Kate flipped through several pages of inventory itemizing everything that was stolen from the vault, with the notable exception of the vial of smallpox.

“He’s a con man,” Kate said. “Manipulating people is what he does for fun and profit.”

“That’s why it was a huge mistake for my bosses to give in to his demand that we bring you in. I warned them not to do it, but although they have badges, they are politicians, not police.”

“Were you getting anywhere with him?”

“No, but now that you’re here, it completely undercuts my authority in the interrogation. He’ll think that he’s the one in charge now. It won’t be easy getting back the upper hand.”

Kate put a paper clip on the papers. “If you want him to give you information, you’re going to have to play his game.”

Kate walked out of the observation room and into the hallway, where a uniformed guard stood outside the interrogation room door. Janssen nodded her approval at the officer, and he opened the door for Kate.

She strode into the interrogation room, sat down at the table, slipped the paper clip off the papers, and made a show of examining them. Everything Kate and Nick were about to say and do was for Janssen’s benefit. But Kate also had a message to convey to Nick and a delivery to make.

“You’re looking good,” Kate said.

“Orange is my color.”

“I’m referring to the handcuffs,” Kate said. “You were born to wear them.”

“They’re a bit snug.”

She looked up from her papers. “You’re facing a long prison stretch, and once you get out there are a dozen countries lined up to lock you away again.”

“I’ve always been a popular guy.”

“It seems you weren’t that popular with the Road Runners.

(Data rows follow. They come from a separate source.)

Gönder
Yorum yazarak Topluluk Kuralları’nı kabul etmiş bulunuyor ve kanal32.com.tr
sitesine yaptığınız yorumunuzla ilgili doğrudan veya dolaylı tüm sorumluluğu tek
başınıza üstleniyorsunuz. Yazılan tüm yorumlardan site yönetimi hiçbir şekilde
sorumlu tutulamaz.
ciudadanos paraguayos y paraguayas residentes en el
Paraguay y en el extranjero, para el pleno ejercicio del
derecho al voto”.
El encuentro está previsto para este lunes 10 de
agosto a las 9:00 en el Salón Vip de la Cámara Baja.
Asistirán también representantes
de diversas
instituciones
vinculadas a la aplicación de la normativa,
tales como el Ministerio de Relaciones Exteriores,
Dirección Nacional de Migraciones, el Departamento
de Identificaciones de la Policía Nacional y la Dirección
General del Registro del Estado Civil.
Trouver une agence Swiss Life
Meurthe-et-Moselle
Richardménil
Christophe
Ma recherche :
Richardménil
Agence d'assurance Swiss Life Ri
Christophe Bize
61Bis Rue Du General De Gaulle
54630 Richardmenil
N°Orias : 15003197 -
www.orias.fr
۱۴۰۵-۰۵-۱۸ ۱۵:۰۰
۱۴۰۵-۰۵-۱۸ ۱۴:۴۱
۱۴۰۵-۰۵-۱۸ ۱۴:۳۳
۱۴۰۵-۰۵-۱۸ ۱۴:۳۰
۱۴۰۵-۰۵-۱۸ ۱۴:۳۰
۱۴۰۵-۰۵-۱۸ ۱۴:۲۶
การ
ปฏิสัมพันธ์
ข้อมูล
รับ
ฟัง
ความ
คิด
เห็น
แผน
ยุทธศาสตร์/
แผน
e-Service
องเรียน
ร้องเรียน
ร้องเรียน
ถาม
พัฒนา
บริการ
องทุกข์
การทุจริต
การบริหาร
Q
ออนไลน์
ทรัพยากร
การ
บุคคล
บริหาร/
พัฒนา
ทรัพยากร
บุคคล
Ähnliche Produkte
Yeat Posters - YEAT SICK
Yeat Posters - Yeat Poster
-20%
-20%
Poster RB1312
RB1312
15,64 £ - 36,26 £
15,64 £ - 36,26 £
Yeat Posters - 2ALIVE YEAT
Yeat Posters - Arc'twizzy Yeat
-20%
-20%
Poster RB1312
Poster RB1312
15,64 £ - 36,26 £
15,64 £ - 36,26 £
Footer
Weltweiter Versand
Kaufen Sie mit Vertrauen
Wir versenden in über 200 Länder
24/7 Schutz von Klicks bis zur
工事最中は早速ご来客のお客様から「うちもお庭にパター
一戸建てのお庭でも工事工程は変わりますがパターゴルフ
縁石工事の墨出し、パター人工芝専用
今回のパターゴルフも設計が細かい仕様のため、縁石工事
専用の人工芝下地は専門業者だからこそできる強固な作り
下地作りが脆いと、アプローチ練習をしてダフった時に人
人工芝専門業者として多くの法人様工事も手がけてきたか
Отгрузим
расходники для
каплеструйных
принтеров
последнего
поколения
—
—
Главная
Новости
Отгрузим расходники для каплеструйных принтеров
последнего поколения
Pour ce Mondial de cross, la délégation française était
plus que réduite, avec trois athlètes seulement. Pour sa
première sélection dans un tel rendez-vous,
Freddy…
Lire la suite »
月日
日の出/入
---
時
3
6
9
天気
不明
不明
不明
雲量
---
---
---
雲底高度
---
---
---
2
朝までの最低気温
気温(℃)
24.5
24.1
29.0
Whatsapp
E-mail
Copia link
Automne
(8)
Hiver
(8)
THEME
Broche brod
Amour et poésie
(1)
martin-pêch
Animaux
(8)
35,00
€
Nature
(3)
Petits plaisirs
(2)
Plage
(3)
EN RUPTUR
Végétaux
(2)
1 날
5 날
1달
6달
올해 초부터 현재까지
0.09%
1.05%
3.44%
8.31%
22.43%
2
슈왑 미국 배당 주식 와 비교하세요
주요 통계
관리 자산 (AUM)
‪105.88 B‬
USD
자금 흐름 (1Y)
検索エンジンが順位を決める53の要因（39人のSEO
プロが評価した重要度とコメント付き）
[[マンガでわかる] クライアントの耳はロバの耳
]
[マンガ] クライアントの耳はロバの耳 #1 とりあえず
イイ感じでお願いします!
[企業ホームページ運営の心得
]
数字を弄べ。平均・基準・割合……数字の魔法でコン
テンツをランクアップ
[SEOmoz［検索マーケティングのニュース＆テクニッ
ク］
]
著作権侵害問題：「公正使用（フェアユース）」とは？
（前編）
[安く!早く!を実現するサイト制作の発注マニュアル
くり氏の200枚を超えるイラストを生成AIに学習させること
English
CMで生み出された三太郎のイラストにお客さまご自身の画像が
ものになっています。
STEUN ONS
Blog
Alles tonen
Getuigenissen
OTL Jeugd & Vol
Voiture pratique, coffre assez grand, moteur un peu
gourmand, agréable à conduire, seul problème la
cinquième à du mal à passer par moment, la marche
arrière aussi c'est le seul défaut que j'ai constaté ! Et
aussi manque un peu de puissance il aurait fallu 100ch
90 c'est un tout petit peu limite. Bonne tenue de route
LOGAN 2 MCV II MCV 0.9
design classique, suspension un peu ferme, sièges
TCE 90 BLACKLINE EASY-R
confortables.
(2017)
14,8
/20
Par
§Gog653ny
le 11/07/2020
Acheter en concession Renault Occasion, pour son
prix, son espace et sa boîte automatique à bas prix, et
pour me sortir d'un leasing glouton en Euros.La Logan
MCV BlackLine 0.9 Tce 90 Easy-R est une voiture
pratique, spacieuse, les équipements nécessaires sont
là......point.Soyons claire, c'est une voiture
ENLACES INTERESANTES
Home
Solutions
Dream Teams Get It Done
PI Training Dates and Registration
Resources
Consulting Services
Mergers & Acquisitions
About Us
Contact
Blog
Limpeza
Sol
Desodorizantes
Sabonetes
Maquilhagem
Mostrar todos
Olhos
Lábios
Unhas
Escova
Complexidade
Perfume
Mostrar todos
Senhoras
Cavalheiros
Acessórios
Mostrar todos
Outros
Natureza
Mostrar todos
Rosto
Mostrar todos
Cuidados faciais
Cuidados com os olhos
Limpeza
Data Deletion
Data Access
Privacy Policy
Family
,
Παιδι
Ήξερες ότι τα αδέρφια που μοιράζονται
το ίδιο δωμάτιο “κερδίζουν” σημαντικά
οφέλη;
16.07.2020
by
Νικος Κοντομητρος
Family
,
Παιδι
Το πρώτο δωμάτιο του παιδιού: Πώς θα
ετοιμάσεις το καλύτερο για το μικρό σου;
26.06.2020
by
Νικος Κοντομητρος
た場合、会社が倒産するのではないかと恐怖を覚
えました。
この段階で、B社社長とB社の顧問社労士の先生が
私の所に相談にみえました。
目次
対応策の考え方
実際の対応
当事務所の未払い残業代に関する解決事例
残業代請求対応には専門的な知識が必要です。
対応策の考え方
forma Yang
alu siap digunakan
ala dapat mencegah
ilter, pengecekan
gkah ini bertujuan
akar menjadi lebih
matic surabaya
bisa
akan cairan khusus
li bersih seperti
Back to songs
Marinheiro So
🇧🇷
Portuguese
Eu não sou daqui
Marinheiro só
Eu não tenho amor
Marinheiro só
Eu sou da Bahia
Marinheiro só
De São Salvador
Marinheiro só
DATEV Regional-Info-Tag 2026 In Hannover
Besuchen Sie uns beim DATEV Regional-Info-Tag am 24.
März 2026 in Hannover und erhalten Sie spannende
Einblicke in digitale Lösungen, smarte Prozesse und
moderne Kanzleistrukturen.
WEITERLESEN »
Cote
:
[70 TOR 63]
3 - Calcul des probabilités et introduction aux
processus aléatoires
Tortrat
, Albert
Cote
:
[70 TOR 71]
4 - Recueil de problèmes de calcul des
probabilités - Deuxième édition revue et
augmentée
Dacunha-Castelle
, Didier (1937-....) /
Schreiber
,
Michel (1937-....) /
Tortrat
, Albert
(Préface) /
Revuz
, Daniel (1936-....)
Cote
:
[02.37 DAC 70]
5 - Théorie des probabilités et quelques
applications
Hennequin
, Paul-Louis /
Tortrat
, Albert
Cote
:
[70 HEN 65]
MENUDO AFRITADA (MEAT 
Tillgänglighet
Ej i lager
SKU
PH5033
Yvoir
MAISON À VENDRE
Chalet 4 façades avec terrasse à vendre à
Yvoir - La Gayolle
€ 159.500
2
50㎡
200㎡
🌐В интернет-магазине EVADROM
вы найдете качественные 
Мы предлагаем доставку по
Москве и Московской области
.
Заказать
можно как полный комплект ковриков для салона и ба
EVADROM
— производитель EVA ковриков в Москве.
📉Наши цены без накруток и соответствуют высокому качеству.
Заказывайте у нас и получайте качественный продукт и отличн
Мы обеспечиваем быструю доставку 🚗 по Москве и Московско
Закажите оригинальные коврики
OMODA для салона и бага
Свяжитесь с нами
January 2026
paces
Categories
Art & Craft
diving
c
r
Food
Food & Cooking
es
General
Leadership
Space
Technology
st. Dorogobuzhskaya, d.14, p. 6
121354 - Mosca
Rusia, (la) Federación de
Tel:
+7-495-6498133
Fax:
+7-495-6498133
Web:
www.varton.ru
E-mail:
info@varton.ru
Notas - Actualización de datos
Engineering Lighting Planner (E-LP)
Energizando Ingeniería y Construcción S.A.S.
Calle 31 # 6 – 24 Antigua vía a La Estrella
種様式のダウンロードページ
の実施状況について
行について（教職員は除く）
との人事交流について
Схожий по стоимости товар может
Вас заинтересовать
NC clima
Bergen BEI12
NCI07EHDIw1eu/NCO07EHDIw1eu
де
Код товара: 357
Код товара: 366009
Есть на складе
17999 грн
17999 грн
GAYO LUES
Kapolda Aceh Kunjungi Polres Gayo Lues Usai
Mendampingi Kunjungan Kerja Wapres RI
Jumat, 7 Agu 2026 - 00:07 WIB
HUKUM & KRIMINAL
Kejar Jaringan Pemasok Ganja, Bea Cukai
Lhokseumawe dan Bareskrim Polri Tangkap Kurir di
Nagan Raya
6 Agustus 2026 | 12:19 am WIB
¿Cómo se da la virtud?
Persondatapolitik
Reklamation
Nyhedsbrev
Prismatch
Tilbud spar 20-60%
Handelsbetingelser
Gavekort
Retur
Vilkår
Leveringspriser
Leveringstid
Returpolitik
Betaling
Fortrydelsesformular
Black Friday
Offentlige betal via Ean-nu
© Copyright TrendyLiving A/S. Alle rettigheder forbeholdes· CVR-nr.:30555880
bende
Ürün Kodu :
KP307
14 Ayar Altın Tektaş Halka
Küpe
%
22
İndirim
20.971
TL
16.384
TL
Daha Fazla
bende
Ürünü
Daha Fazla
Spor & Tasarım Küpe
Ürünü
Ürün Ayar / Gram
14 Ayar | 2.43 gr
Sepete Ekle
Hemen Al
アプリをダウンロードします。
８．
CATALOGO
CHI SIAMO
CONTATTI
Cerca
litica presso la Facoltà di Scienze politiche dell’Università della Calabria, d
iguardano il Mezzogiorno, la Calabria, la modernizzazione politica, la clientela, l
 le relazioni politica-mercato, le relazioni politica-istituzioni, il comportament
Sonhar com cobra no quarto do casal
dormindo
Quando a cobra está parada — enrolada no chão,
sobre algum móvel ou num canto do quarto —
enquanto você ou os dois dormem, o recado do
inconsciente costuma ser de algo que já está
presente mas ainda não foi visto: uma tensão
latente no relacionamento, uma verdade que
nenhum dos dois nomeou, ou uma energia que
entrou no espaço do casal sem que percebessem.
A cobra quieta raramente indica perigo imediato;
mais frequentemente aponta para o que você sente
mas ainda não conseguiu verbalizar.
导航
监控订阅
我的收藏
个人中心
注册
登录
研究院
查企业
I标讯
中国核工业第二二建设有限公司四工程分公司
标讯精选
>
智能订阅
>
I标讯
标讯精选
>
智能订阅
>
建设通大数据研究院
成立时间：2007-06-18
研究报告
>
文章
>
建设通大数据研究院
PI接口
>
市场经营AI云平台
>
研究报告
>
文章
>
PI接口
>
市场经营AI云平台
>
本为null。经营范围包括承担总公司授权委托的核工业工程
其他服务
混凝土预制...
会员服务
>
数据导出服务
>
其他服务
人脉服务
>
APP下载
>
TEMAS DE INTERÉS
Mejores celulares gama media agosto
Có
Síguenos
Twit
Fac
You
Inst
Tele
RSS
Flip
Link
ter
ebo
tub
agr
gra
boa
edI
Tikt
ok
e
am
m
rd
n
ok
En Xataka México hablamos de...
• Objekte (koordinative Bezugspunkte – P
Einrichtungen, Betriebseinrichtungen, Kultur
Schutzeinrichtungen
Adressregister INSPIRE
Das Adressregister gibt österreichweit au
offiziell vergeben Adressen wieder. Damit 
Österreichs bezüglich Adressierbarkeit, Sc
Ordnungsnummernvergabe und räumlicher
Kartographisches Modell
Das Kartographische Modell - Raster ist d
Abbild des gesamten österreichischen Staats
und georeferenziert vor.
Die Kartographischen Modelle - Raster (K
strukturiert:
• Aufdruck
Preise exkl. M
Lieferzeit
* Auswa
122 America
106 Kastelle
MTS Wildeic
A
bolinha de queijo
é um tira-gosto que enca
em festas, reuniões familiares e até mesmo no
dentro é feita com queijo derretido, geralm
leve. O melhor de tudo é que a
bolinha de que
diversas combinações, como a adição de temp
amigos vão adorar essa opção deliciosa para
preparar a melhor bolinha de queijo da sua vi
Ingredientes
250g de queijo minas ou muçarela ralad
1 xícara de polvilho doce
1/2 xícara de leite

They double-crossed you and got away with hundreds of millions in diamonds. That’s got to hurt.”

“I pulled off the biggest heist in Belgian history,” Nick said. “Making history is not a bad way to end a career.”

“You can thank your so-called friends for your grand finale. Tell me where they are and what they’re doing with the diamonds. Maybe you can do a little less time. Where do we find Dragan Kovic?”

“Haven’t you heard about honor among thieves?”

“They betrayed you.”

Nick shrugged. “Not all thieves have honor.”

Kate leaned forward. “I’m offering you your only chance for vengeance against the people who put you here.”

“You put me here. Not talking is how I get my revenge.” Nick leaned forward too. “Your screwups led to the success of the biggest diamond heist in Belgian history. You’ll probably lose your badge.”

Kate gathered up her papers, leaned back in her seat, and shook her head in disappointment.

“My job is done anyway. I vowed that I’d never let you get away, and I meant it.” She got up and went to the door, pausing for a moment to take one more look at him before leaving. “Remember that on Monday morning when you’re on your way to prison.”

She walked out, satisfied that she’d delivered her message to Nick and more. Now Nick knew that she’d be making her move on Monday morning and, while they were nearly nose to nose over the table, he’d taken the paper clip she’d brought for him.

Janssen met Kate in the hall. “That was a waste of time.”

“I wouldn’t say that. I got him talking.”

“But he didn’t say anything,” Janssen said.

“The man loves to hear his own voice. He’ll give me something next time, and then something more after that, just to keep the conversation going. Before it’s over, he’ll give up the gang.”

“There won’t be another meeting.” Janssen held out a plane ticket. “You’re on the eleven A.M. flight Monday to Heathrow with a connecting flight to Los Angeles.”

Kate didn’t take the ticket. “I’m the only one he’ll talk to and the only one with a shot at breaking him.”

“While you are somewhere over the Atlantic, there will be a press conference here announcing the arrest by Belgian police of international fugitive Nicolas Fox, the mastermind behind the vault robbery. We’ll thank the FBI for providing crucial resources, and that will be the end of U.S. involvement in our ongoing investigation and manhunt.”

Plitt had done his job with surprising speed, Kate thought. Maybe he deserved a Nobel Prize after all. She took the ticket from Janssen.

“This is a mistake.”

“Bon voyage, Agent O’Hare,” Janssen said. “A police officer will be waiting at your hotel at nine A.M. to escort you to the airport.”

With those words, Amelie Janssen officially set the timer ticking on Nicolas Fox’s escape.